S&F : L’influence du reli­gieux est-elle encore palpable dans les assemblées ?

C.D. : C’est encore le cas par moment, même sur des sujets que nous pour­rions esti­mer anodins ou évidents. Nous l’avons d’ailleurs vécu au mois de mai lors des débats concer­nant la loi sur l’étourdissement des animaux avant l’abattage. Alors que la ques­tion du bien-être animal est au centre des préoc­cu­pa­tions de ses auteurs et qu’elle fait consen­sus dans la société, nous avons constaté d’importantes levées de bouclier d’inspiration reli­gieuse. En tant que parle­men­taires, nous mesu­rons ainsi encore les pres­sions exer­cées par des cultes sur une mesure de protec­tion animale et, dès lors, l’importance de voir la primauté de la loi civile sur le fait reli­gieux inscrite en haut de la hiérar­chie du droit.

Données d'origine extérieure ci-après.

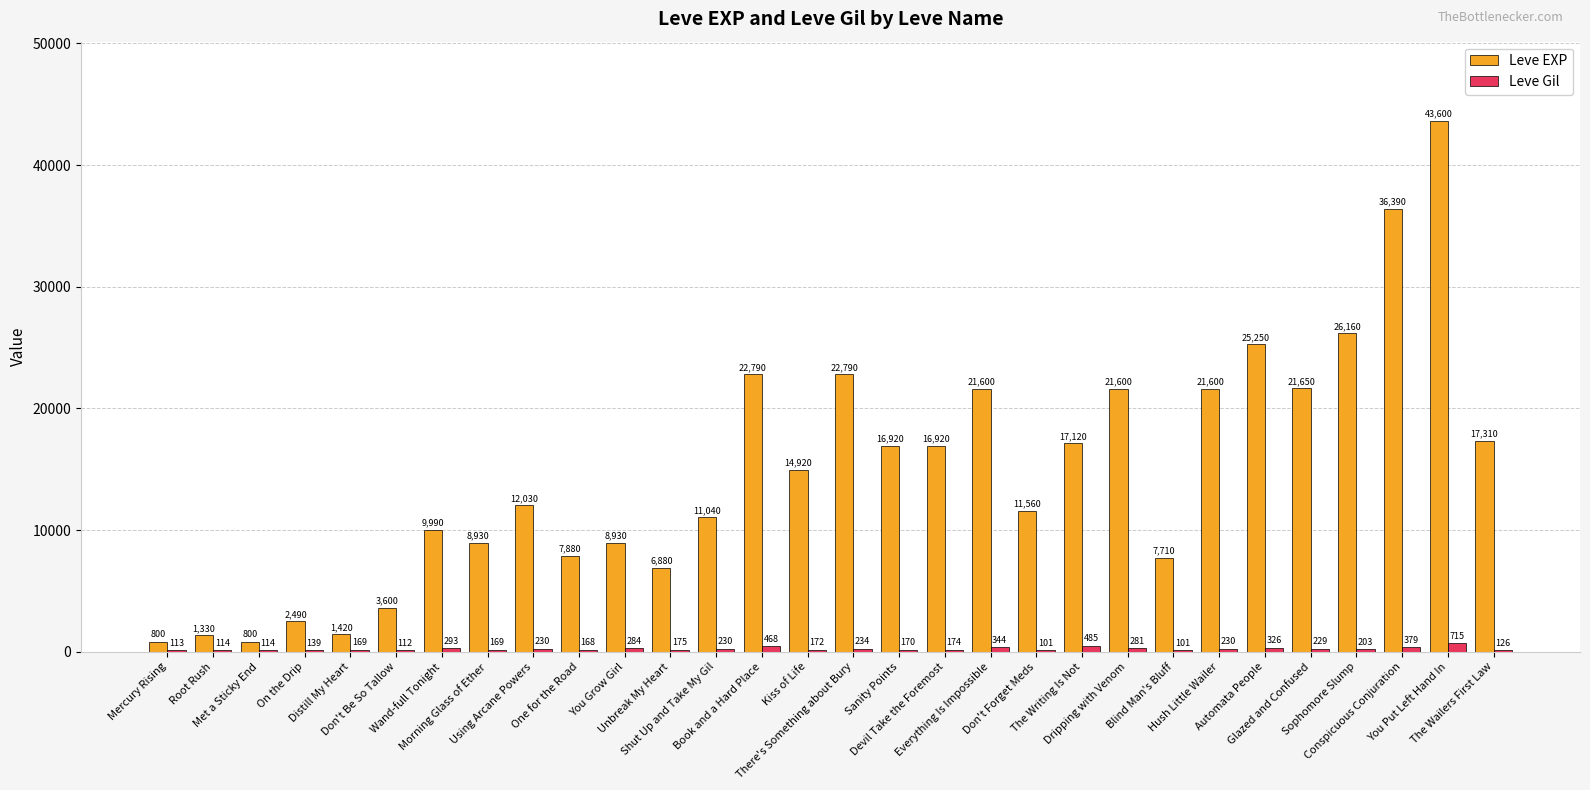

What is the sum of all Leve EXP values?

442010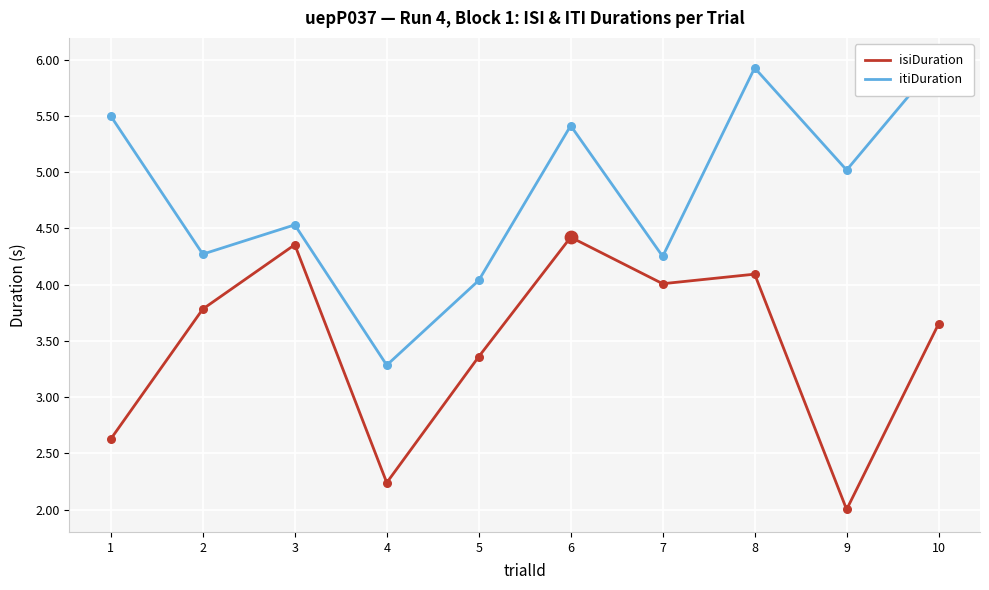

At which category is the sum across all series the highest?

8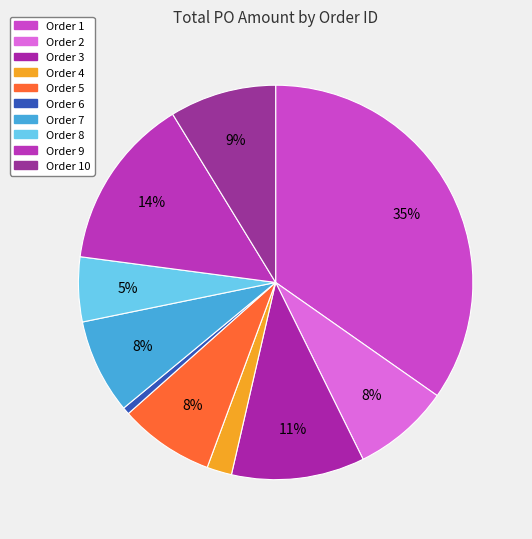

How many slices are in this pie chart?

10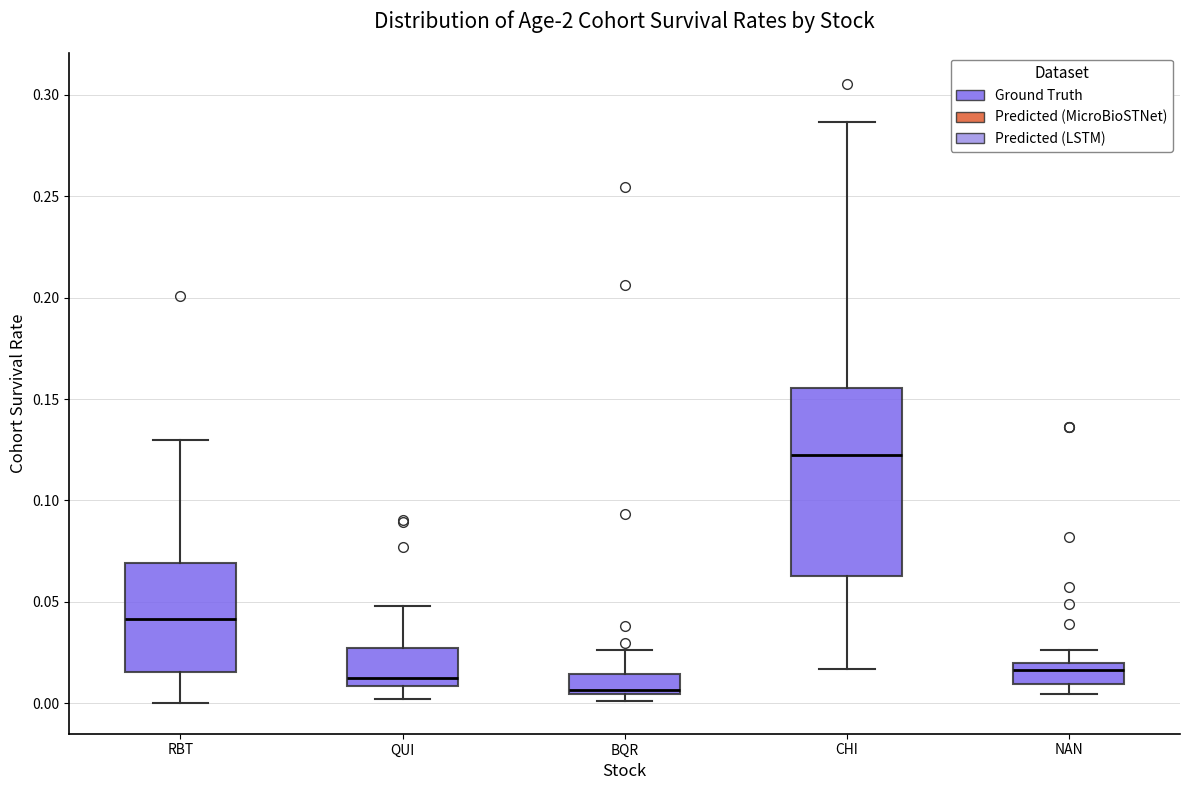

Where is the lower edge of the box for NAN on the y-axis? The values are not printed on the chart, so give them approximately, as read against the axis.

0.010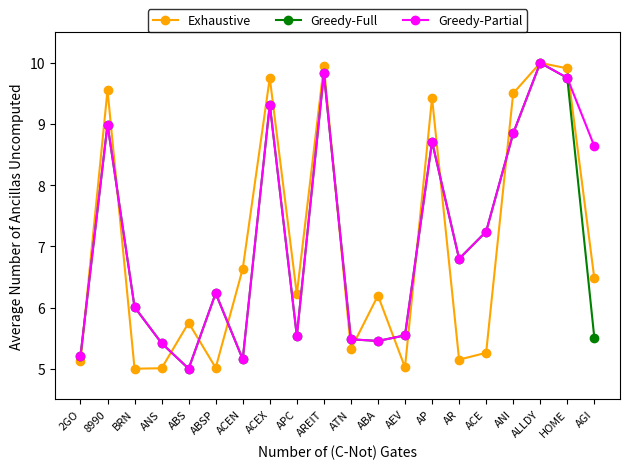

At which category is the sum across all series the highest?

ALLDY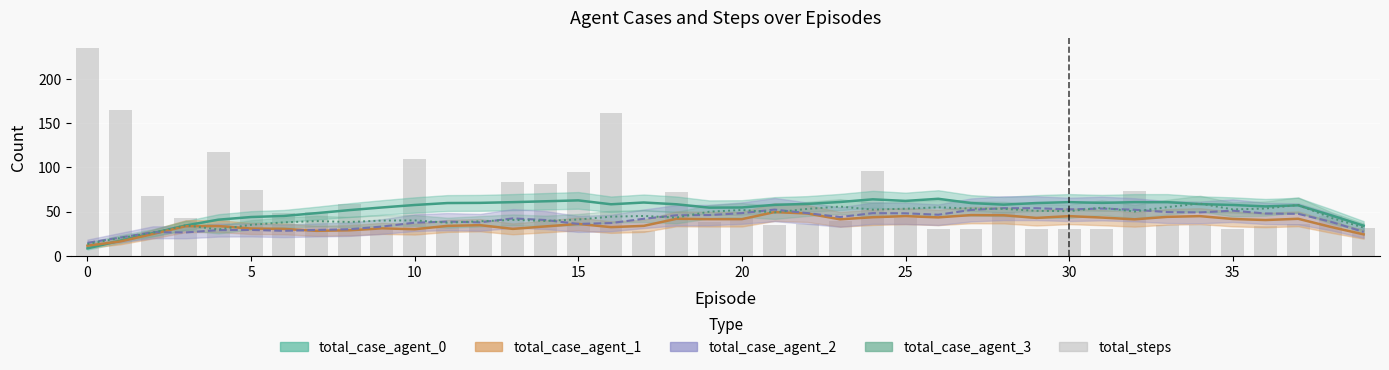

What is the label of the 13th bar from the right?

27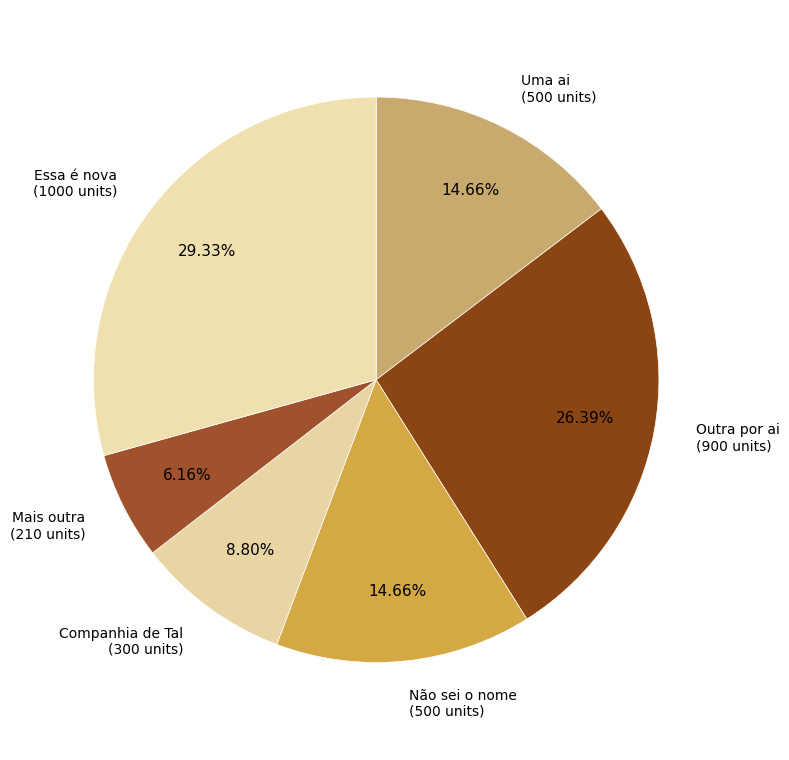

Count the number of slices in the pie.

6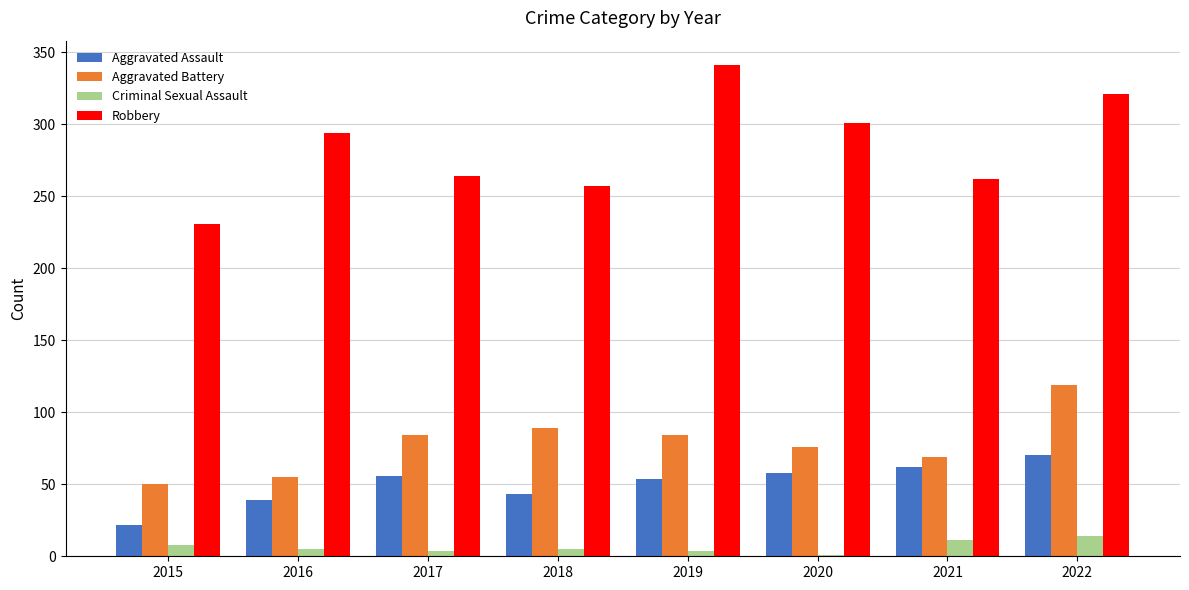

The value of Aggravated Assault at 2015 is 22. True or false?

True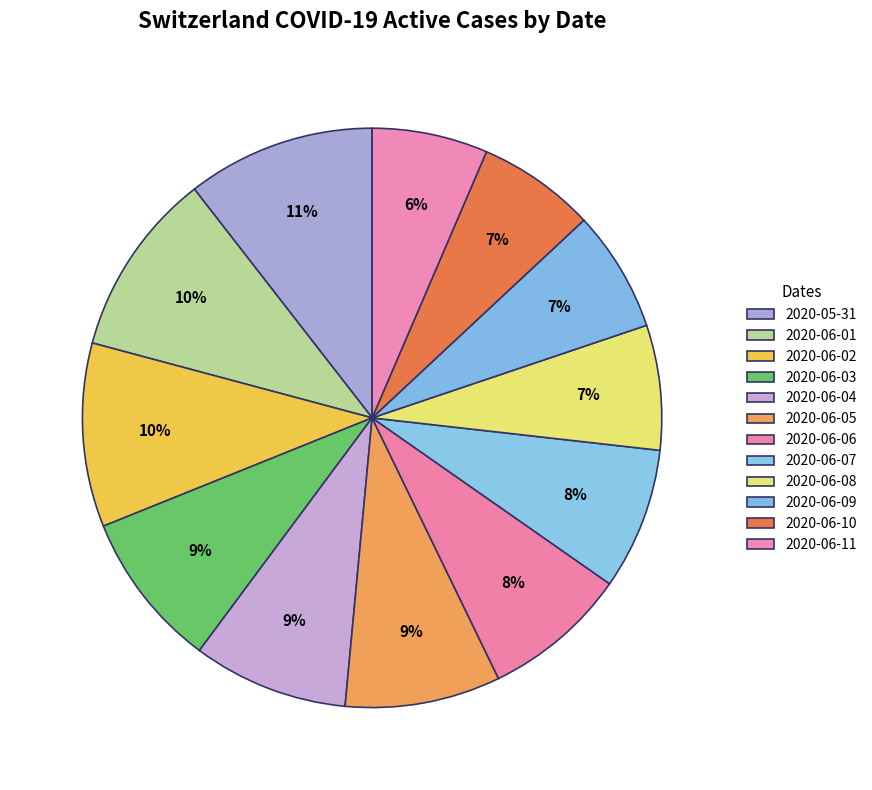

Count the number of slices in the pie.

12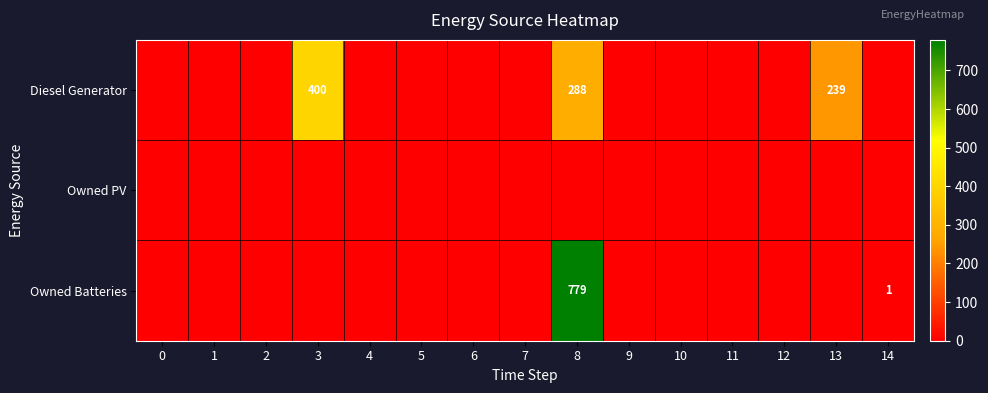

The value of Owned Batteries at 8 is 779. True or false?

True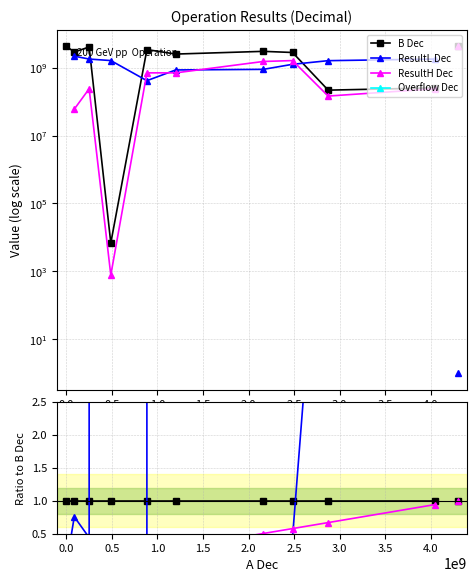

How many distinct data groups are displayed?

4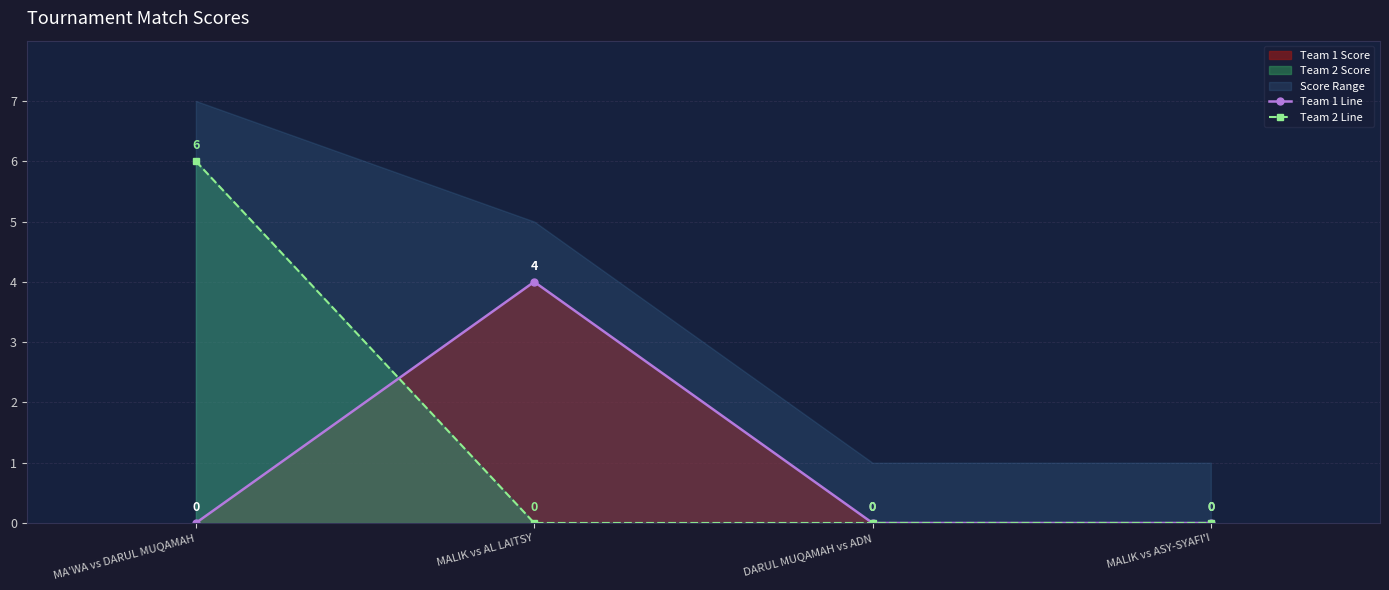

Does the chart display data point markers on the line(s)?

Yes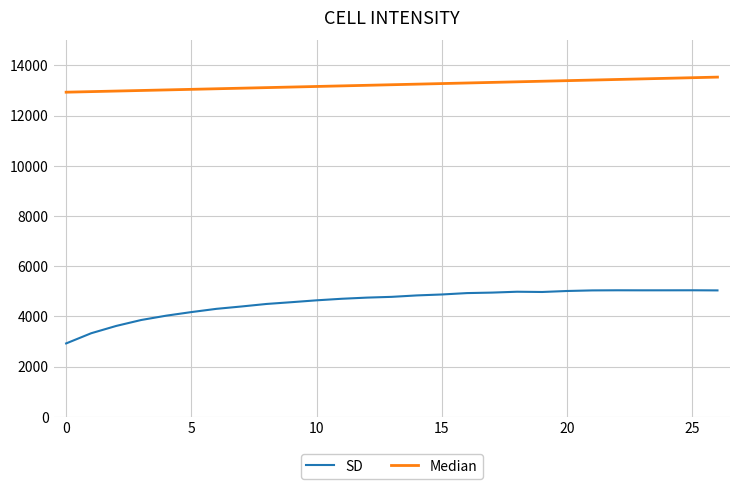

Which series has the largest range (max minus min)?

SD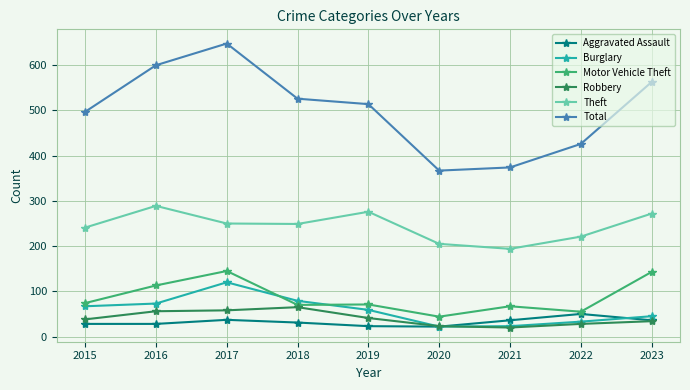

True or false: Motor Vehicle Theft has a value of 190 at 2017.

False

Le débat sur la laïcité avance lente­ment mais sûre­ment. © Flickr​.com – Maxim Van den Bossche

S&F : Comment perce­vez-vous les diffé­rentes posi­tions sur la ques­tion parmi vos collègues parlementaires ?

C.D. : Un des éléments de débat, un nœud gordien, est l’utilisation du terme « laïcité ». Il fait l’objet de nombreuses discus­sions. Certains avancent la diffé­rence avec la France où le terme est déjà inscrit dans les textes légaux alors qu’il n’apparaît pas dans les nôtres. Pour une partie de mes collègues, il est égale­ment trop connoté en Belgique. Certains arguent qu’un mouve­ment de pensée y est asso­cié, le mouve­ment dont le Centre d’Action Laïque est le repré­sen­tant. Ils lui préfèrent d’ailleurs les termes « neutra­lité » ou « impar­tia­lité objec­tive » qui auraient l’avantage de ne pas mettre un mouve­ment en avant plutôt qu’un autre.

Le terme « laïcité », pour moi, a l’avantage de la limpi­dité parce qu’il signi­fie clai­re­ment la sépa­ra­tion des Églises et de l’État, le pied d’égalité entre les reli­gions et la primauté de la loi sur le fait religieux.

Person­nel­le­ment, j’aimerais répondre à ces argu­ments en avan­çant d’abord que l’absence du terme « laïcité » dans nos textes juri­diques n’empêche aucu­ne­ment son utili­sa­tion. Ensuite, je pense que le lien avec un mouve­ment de pensée exis­tant ne nous empêche pas d’inscrire le concept dans les lois. Ce serait absurde de penser le contraire. Si tel était le cas, parler de droits de l’homme serait alors prohibé pour ne pas faire réfé­rence à la Ligue des droits de l’Homme. Aussi, le terme « neutra­lité », bien que sédui­sant a priori, peine par son manque de clarté juri­dique. Il laisse la respon­sa­bi­lité de la défi­ni­tion à la juris­pru­dence. Le terme « laïcité », pour moi, a l’avantage de la limpi­dité parce qu’il signi­fie clai­re­ment la sépa­ra­tion des Églises et de l’État, le pied d’égalité entre les reli­gions et la primauté de la loi sur le fait religieux.

Évidem­ment, ce n’est pas qu’un débat séman­tique. Inscrire la laïcité dans la Consti­tu­tion ne va pas résoudre tous les problèmes. C’est une balise juri­dique mais ce n’est qu’une première étape. Il faudra envi­sa­ger ensuite concrè­te­ment la ques­tion de l’intégration et du vivre ensemble pour complé­ter le puzzle socié­tal que nous essayons de mettre sur pied.